Fianna Fáil Spokesperson on Housing, Planning and Local Government, Barry Cowen has said that the inability of the Government to cut through the red tape associated with housing construction and planning will lead to an entire generation never realising their ambitions of owning their own homes.
Deputy Cowen was commenting after the most recent Daft.ie report which shows that house prices continue to soar with a 4.3% increase recorded in the average house price in the first three months of the year.
Despite many announcements, pronouncements, plans, strategies and wishful thinking, Fine Gael has failed to rise to the task, and deal with a housing market that is dangerously close to pricing out average income earners in this country.
“At present, a single person earning the national average salary of €45,042 will be unable to buy a home marketed at the national average of €230,000 based on the traditional 3.5 times salary to loan ratio.
“25,000 homes need to be built every year, including 10,000 in Dublin to meet existing demand. In 2016, less than half that, with an even poorer return in Dublin, were realised.
“The Government cannot rely on wishful thinking, and glossy action plans to build the houses that are so desperately needed.
“The Government, to date, have failed to cool down the housing market by ensuring that those wishing to build private housing can do so in a sustainable way.

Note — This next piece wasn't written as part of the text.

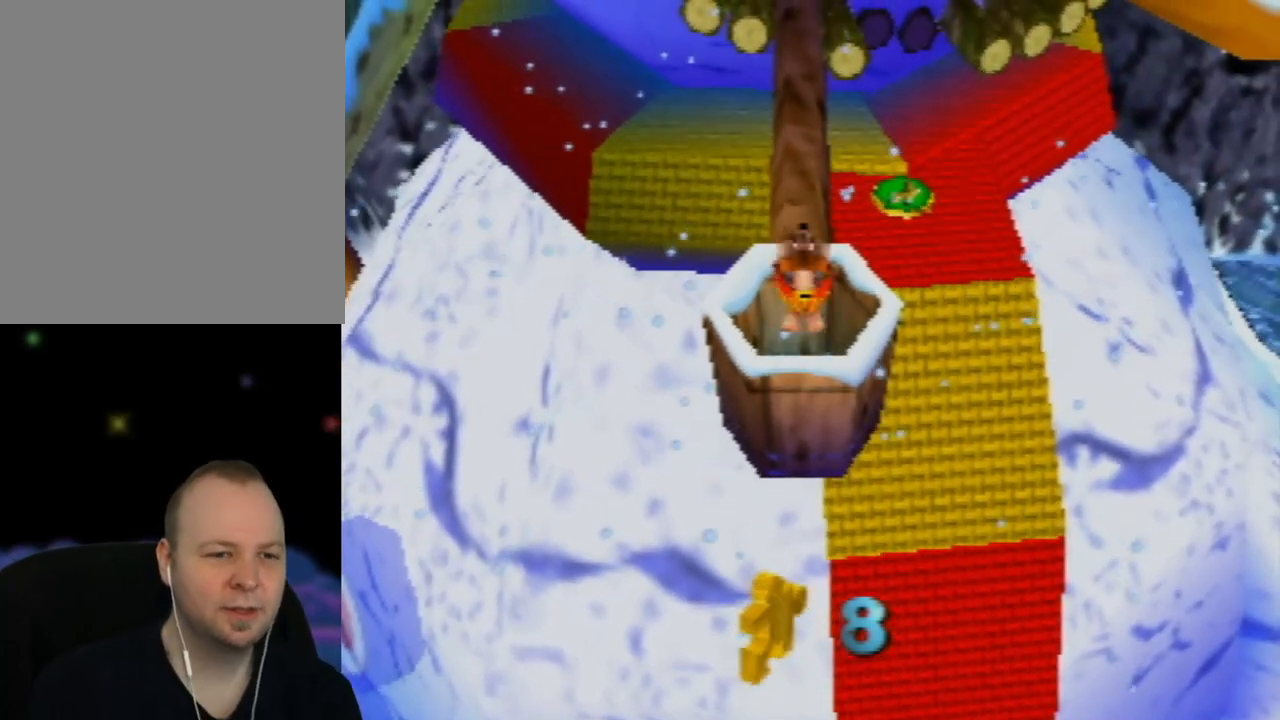
{"buttons": ["A", "Z"], "left_stick": "up", "events": []}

“All too often, developers will cite the high costs associated with planning and meeting regulations as one of the reasons why house prices are increase.
“Last November, Minister Coveney agreed to an independent review of building costs. This needs to be finalised as quickly as possible.
“Unless the Government commits to reducing this burden, and also commits to increasing its own construction of public housing, those in the 20s and 30s will never have the option of owning their own home.
“Housing is now one of the biggest issues affecting our country. It requires a new way of thinking, with radical changes to legislation, to enable both public and private housing construction to increase to meet demand and slow the now all too familiar surges in prices.
“This is the legacy of Fine Gael in office, and it’s one that will leave lasting damage across the whole country, unless a radical change in direction is delivered,” concluded Cowen.